━━ Available data ━━

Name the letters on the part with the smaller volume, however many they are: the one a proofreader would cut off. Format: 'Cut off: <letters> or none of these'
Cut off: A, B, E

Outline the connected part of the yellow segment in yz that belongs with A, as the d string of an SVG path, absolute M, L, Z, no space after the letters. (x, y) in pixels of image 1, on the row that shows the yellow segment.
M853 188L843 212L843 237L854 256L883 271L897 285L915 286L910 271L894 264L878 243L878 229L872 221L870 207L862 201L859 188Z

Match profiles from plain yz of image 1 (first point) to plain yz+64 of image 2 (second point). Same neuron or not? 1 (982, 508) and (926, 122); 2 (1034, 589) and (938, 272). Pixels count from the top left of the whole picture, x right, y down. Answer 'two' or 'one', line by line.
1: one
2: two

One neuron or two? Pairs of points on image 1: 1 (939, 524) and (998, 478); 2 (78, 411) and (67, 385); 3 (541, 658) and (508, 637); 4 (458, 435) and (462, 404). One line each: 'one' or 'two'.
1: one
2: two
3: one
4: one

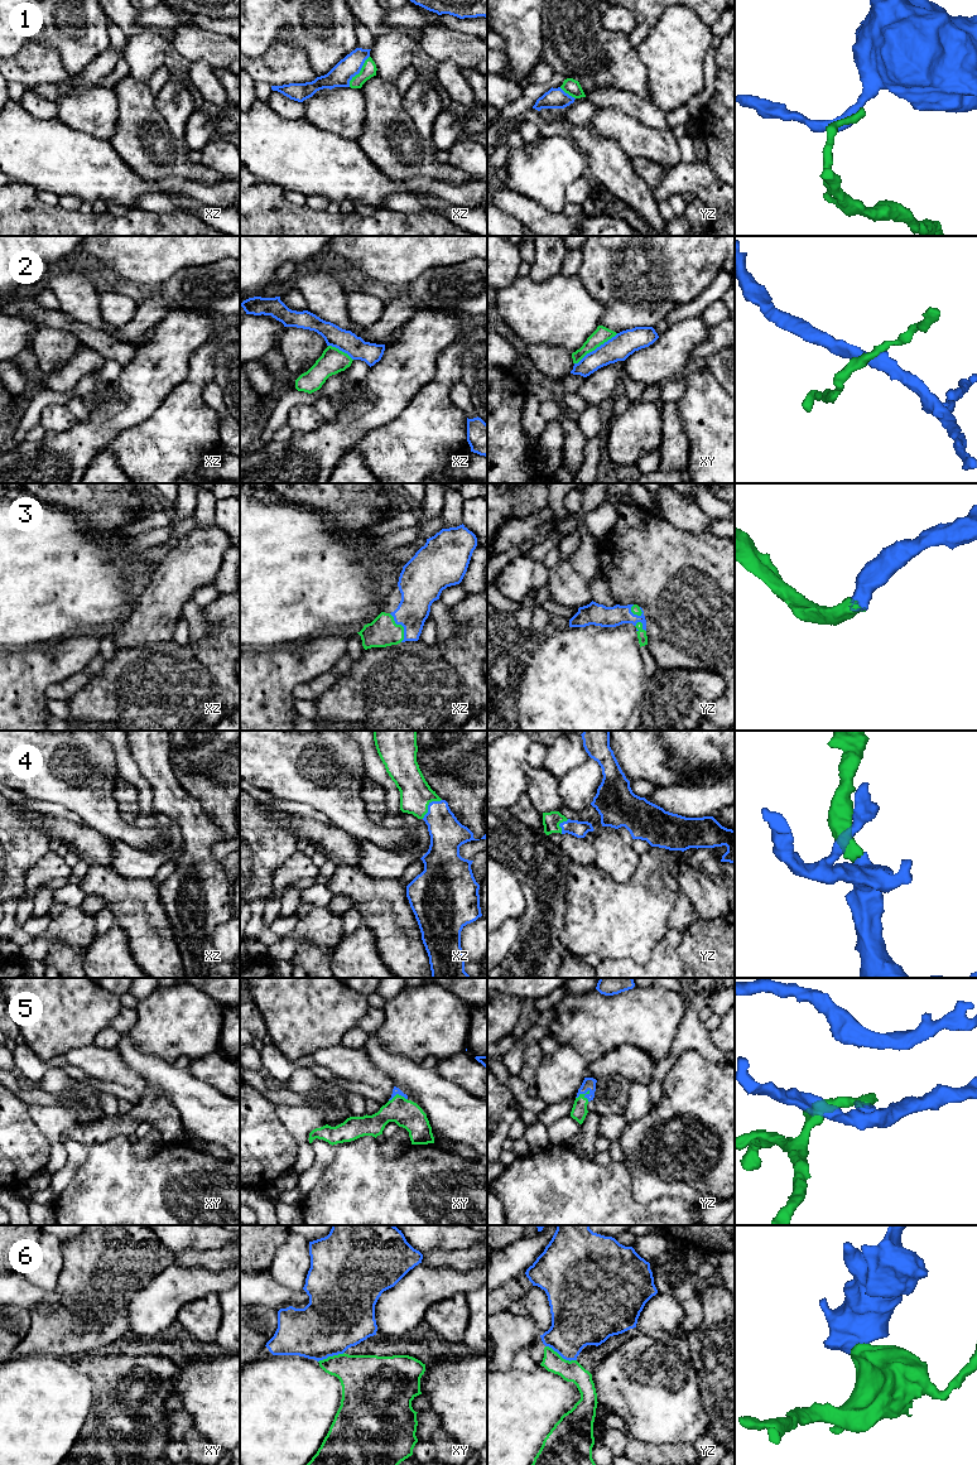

━━━

> _Activity_: Write every line above again exactly, but leave the pictures out.

> _Task result_:
Name the letters on the part with the smaller volume, however many they are: the one a proofreader would cut off. Format: 'Cut off: <letters> or none of these'
Cut off: A, B, E

Outline the connected part of the yellow segment in yz that belongs with A, as the d string of an SVG path, absolute M, L, Z, no space after the letters. (x, y) in pixels of image 1, on the row that shows the yellow segment.
M853 188L843 212L843 237L854 256L883 271L897 285L915 286L910 271L894 264L878 243L878 229L872 221L870 207L862 201L859 188Z

Match profiles from plain yz of image 1 (first point) to plain yz+64 of image 2 (second point). Same neuron or not? 1 (982, 508) and (926, 122); 2 (1034, 589) and (938, 272). Pixels count from the top left of the whole picture, x right, y down. Answer 'two' or 'one', line by line.
1: one
2: two

One neuron or two? Pairs of points on image 1: 1 (939, 524) and (998, 478); 2 (78, 411) and (67, 385); 3 (541, 658) and (508, 637); 4 (458, 435) and (462, 404). One line each: 'one' or 'two'.
1: one
2: two
3: one
4: one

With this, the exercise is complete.